Weil ihnen Dosenbier-Trinken am Geheim-Treffpunkt im Wald, die Diskussionen über Bands wie The Clash, die Sex Pistols und Slime, das Abfackeln von Strandkörben und Pogotanzen in der Disko langweilig werden, beschließen die Freunde, eine Band zu gründen. Dieser Akt ist ja von jeher so etwas wie ein Initiationsritus, die Verwirklichung des Traums von Ruhm, Rache und Rebellion. Allerdings scheitert alles beinahe an der Namensfindung: Blutacker? Die Regel? Man einigt sich kurz vor dem ersten Konzert auf Warhead. Es findet in einer Kaserne statt, Sänger Sid agitiert gegen die Musikindustrie, die ihn garantiert nicht zum Sklaven machen werde, ihn nicht, und danach gibt es Dresche von den Gefreiten. Super Auftritt also.
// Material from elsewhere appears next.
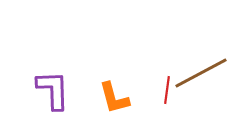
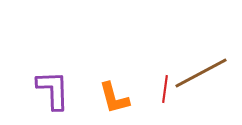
red line: moved 2 px left, 1 px up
Wie im charmanten Vorgängerwerk "Am Tag, als Bobby Ewing starb", einer Komödie über die Anti-Atomkraft-Bewegung, mischt Jessen Karikatur und Verklärung, Charaktere mit Chargen. Dabei setzt er auf Debütanten. Die Darsteller der Kumpelrunde sind allesamt Kino-Neulinge. Vor allem Cecil von Renner als Töpferlehrling Malte, dem Sohn früh verspießter 68er-Eltern, nimmt man den Enthusiasmus seiner Figur ab, ihr absolutes Beginnwollen. In einer Nebenrolle ist Axel Prahl als Kneipier mit Plattenspieler auf dem Tresen zu sehen, der die Jungs für Captain Beefheart zu begeistern versucht.
Am Ende geht der Sommer in den Herbst über, und die Jugend ist zu Ende. Die Frage, die nun beantwortet werden muss: Bleiben oder gehen? Plötzlich wird das ein wehmütiger Film. Er gibt einem das Gefühl, dass es ganz wichtig ist, Punk zu sein. Auch wenn man es zu spät und am falschen Ort ist.